Juan Ramón era un tenientito de la guardia San José de Luján, donde hoy se levanta Mercedes pero que en aquel entonces era puja paja brava y lejania. En el fortín (de algún modo hay que llamar a esos palos clavados en el horizonte) había pocas mujeres; acollaradas algunas, de mal vivir casi todas. De modo que no es extraño que a cada rato el oficialito galope las seis leguas que lo separan de la villa de Luján, donde vive Victoria.
Quién sabe qué pasó entre ellos pero seguro que pasó mucho. Tanto que Victoria cree buenamente que Juan Ramón empeñó su palabra. En aquella época, el contrato de esponsales no necesita papeles. Basta con la palabra. No es poca cosa puesto que la palabra de matrimonio abre la puerta al cuerpo de la amada, la boda es sólo misa y ceremonia.
Pero el teniente olvida los galopes de las leguas largas y el cuerpo abierto. Niega el compromiso. Victoria acude en súplica a la Real Audiencia. Muestra cartas del mocito: “Amada negrita no puedo negarte lo mucho que te amo pues me olvido de mí propio por quererte a ti”.
El guardiero no reconoce las cartas. Sí lo hace un escribano, que certifica que fueron escritas por la misma mano, la del novio reticente. Un papelón.
El asunto llega al virrey don Joaquín del Pino, que le manda pida permiso para contraer estado a su madre Victoria (Victoria como la niña, vamos a ver quién se queda con ella, con la victoria).
La madre: “En ningún momento asentiré a ese matrimonio, si tú quisieses hacerlo, por justas causas que me asisten". ¿Cuáles causas justas? Pues que la niña es hija de una mestiza, bastarda de una india.

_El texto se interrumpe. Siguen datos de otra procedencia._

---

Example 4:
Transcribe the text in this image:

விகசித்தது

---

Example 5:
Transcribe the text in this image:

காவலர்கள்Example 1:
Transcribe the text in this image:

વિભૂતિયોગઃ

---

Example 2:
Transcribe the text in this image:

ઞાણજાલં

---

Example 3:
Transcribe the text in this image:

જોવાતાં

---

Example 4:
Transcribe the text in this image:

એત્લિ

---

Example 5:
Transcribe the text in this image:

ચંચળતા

Victoria: que desciende de un cacique de Santiago y que la Real Pragmática tiene a los caciques por la misma clase de los españoles. Y que, puestos a sacar trapitos al sol, habría que ver los Balcarce. El tío Juan era un borracho que perdió por ello su empleo en el Correo. El tío Ignacio estaba casado con una que llevaron a la Santa Inquisición por judía. Y las mujeres del tío José eran notorias por su peor moral.

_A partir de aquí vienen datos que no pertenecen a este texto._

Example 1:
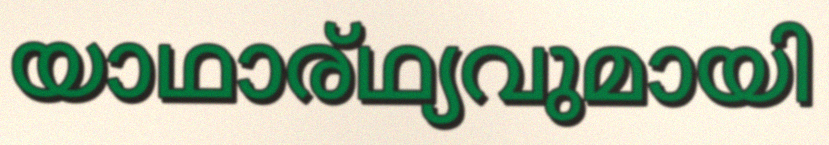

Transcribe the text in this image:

യാഥാര്ഥ്യവുമായി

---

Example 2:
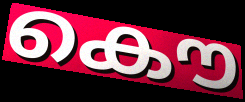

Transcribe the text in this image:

കൌ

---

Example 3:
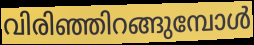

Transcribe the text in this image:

വിരിഞ്ഞിറങ്ങുമ്പോൾ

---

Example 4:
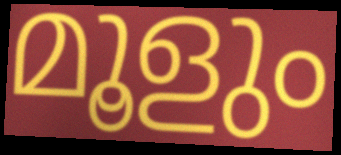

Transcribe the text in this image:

മൂളും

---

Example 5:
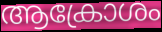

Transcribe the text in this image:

ആക്രോശംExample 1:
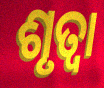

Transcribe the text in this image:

ଶୃତ୍ୱା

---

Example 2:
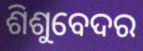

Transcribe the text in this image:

ଶିଶୁବେଦର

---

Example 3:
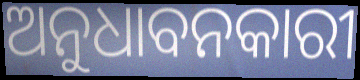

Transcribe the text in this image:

ଅନୁଧାବନକାରୀ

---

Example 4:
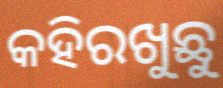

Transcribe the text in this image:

କହିରଖୁଛୁ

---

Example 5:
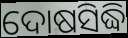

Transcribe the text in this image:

ଦୋଷସିଦ୍ଧି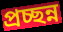
প্রচ্ছন্নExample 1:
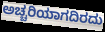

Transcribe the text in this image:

ಅಚ್ಚರಿಯಾಗದಿರದು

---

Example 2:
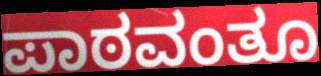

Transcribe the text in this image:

ಪಾಠವಂತೂ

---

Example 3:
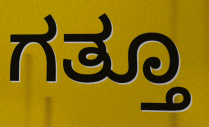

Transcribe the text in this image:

ಗತ್ತೂ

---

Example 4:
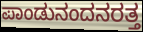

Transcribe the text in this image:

ಪಾಂಡುನಂದನರತ್ತ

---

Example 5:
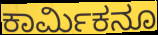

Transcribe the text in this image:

ಕಾರ್ಮಿಕನೂ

Nada vale la andanada. Victoria, la madre, echa el dado de la sospecha sobre la mesa: Eugenia, la abuela de la novia negada, era mulata. La niña es alcanzada por lo negro que todo lo tiñe de infamia, aunque esté un poco mezclado de blanco. Victoria, la hija, es indigna de los Balcarce. Aquí se acaba la historia.
No sabemos qué es de Juan Ramón, arropado por su madre durante estos trámites difíciles. Lo vemos aparecer al sol recién en 1806, cuando Sobremonte lo recluta en Córdoba para su ejército reconquistador que no reconquistó ni nada. Pero ahí empiezan las glorias.